Selection:
- - - - - - -
United Kingdom
Lancashire Hussars

Carte-de-Visite, studio Fratelli d'Alessandri in Rome

Viscount Southwell, Officer in the Lancashire Hussars

Here is the description of the officers' full dress, extracted from "The Royal Militia and Yeomanry Cavalry List arranged and compilad by Arthur Sleigh, Esq. and published in April, 1850" :

LANCASHIRE HUSSAR REGIMENT (Major Comdt., Sir John Gerald, Bart.)
Regimental Appoinments: Hussar, lace gold.
Officers' Full Dress: Blue Hussar jacket,fully laced with chain lace in front and braided on collar,

cuffs and back seams according to regimental pattern; pelisse fully laced and trimmed with sable; pantaloons crimson; Hessian boots; pouch-belt of stamped gilt metal; pouch, gilt metal with silver ornaments, busby with gold cap-line; sword-belt of gold lace, lined with crimson leather; sabetache, crimson, edged with gold lace and embroidered with gold.

He looks to be holding the crimson undress cap in his right hand.

Further information about this photograph has kindly been provided by Dave Knight :
"The uniform was army blue with gold braid and lace, no facings. Looking at a group photograph of the officers in 1864, I believe that the officer in your photo is T.A.J. Viscount Southwell who served in the B or Liverpool and St Helens Troop (Cnt, 4.1.60, Lt, 14.7.64, retired 1873, late Lt 13th LD). You will notice the unusual shape of the picker plate on the pouch belt, which was of special regimental pattern, a gilt rose and leaves. The braid on the jacket appears flat, which implies the gold chain gimp of the original garment adopted on formation in 1848. Southwell joined in 1860, the year before the braid was changed to round-back gold cord, and has retained his original jacket, not unusual in the yeomanry. The headdress at this time was a hussar busby with a crimson bag and white over crimson plume. The figured braid that can be seen on the collar is two eyes and an Austrian knot. The uniform was worn until 1879 when a conventional hussar full dress with silver lace was adopted."

Thomas Arthur Joseph Southwell (6 April 1836 - 26 April 1878), 4th Viscount Southwell, had been gazetted a Cornet, by purchase, in the 13th Light Dragoons on October 2d, 1855.
At that time the Regiment was in the Crimea (where it had taken part in the "Charge of the Light Brigade" the previous year). The regimental depôt was then stationed at Dorchester Barracks.
- - - - - - -
Provided material:

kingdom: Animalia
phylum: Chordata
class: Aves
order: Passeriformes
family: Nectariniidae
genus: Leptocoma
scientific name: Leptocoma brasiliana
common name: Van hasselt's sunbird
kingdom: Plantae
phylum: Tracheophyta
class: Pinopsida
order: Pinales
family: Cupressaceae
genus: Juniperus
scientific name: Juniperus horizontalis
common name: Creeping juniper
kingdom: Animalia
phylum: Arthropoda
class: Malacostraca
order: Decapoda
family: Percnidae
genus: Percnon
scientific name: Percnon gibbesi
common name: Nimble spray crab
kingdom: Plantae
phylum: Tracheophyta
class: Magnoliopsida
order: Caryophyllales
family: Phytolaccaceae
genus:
- - - - - - -
Goals:
A: Transcribe the part of the Lancashire Hussars text starting at "Viscount Southwell, Officer" and ending at "embroidered with gold.".
B: List every item of officers' full dress that the 1850 description in the Lancashire Hussars text gives as crimson or lined with crimson.
C: Write the next part of the Lancashire Hussars text, picking up after its last sentence.

Replies:
A:
Viscount Southwell, Officer in the Lancashire Hussars

Here is the description of the officers' full dress, extracted from "The Royal Militia and Yeomanry Cavalry List arranged and compilad by Arthur Sleigh, Esq. and published in April, 1850" :

LANCASHIRE HUSSAR REGIMENT (Major Comdt., Sir John Gerald, Bart.)
Regimental Appoinments: Hussar, lace gold.
Officers' Full Dress: Blue Hussar jacket,fully laced with chain lace in front and braided on collar,

cuffs and back seams according to regimental pattern; pelisse fully laced and trimmed with sable; pantaloons crimson; Hessian boots; pouch-belt of stamped gilt metal; pouch, gilt metal with silver ornaments, busby with gold cap-line; sword-belt of gold lace, lined with crimson leather; sabetache, crimson, edged with gold lace and embroidered with gold.

B: pantaloons; sword-belt (lined with crimson leather); sabetache

C:
It doesn't seem that Cornet Southwell rejoined his regiment in the Crimea.
The 13th Light Dragoons came back from the Crimea on board the steam-transport Assistance, No.115, reaching Spithead on May 24th, 1856. They would move to Ireland in July inst.
T.A.Southwell was promoted to Lieutenant on October 9th, 1857.
The London Gazette announced on April 13th, 1858 :
"13th Light Dragoons, Lieut. Thomas A. Southwell has been permitted to retire from the service by the sale of his commission."

After joining the Lancashire Hussars in 1860, he was promoted to Lieutenant in 1864 :
"Lancashire Hussar Yeomanry Cavalry.
Cornet the Right Honourable
Thomas Arthur Viscount Southwell, to be Lieutenant, vice Standish, resigned. Dated 14th July, 1864."

Viscount Southwell, of Castle Mattress in the County of Limerick, was an Irish Peer ; he was created a Knight of Saint-Patrick in 1871. He also held an appointment as a Major in the Leitrim Rifles Militia - a commission he resigned on May 14th, 1873.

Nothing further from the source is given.